The great form unfolds like a fan, the sounds broadening up until the greatest possible vertical
total before tightening up again. The Golden Section is found at the first fortissimo (bar 143),
sustained from then on until just before the end. Here too, low notes are extremely rare, and
the cello's fourth string is only heard once, at bars 107 to 109 (low E). Here too, the music in
some places recalls a kind of tonality (c-sharp minor from bar 40, d-minor at bar 140's
(Golden Section) great climax, and rather f-minor towards the end). The work begins "on C"
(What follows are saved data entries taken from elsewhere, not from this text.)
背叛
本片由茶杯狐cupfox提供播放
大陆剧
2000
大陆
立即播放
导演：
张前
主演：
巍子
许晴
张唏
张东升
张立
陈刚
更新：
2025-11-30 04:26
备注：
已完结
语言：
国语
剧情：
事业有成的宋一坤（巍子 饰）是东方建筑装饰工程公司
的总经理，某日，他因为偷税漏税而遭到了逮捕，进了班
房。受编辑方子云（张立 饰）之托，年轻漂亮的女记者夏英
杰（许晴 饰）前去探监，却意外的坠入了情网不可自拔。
and then follows a great, slowly ascending curve, reaching A at bar 139, without managing to
maintain it for more than an instant. At bar 158, we are back to F. A second rise again reaches
A, first in an unsteady state (219), and quite at the end, in a steady one at last, fading away
into silence.

Scelsi was particularly proud of his Fourth Quartet, and it is indeed a crowning achievement
in his work, as well as in all quartet literature. In the beginning of the seventies, Scelsi's music
reaches an ultimate state of spirituality, with extremely concise pages in which any outer
gesture has become well nigh imperceptible. Now everything happens in materially the most
restricted space, the range being sometimes reduced to a mere interval of a second, but that
which emerges is of extraordinarily concentrated energy. These late works, in fact, witness
the ultimate goal of a creative itinerary pursued without the slightest concession: it is only in a
state of apparent immobility that the energy within the sound rises through implosion to
incandescence! Such "borderline" music, the old master's most radical advance into the next
century, demands a new way of listening, for which an accomplished training in
"contemporary music" is utterly useless, but which lies open to the well-disposed and open-
minded amateur, also receptive in mind and spirit. This is why the musical pundits fear and
hate Scelsi and his music: has he, have they, not broken a secular curse?"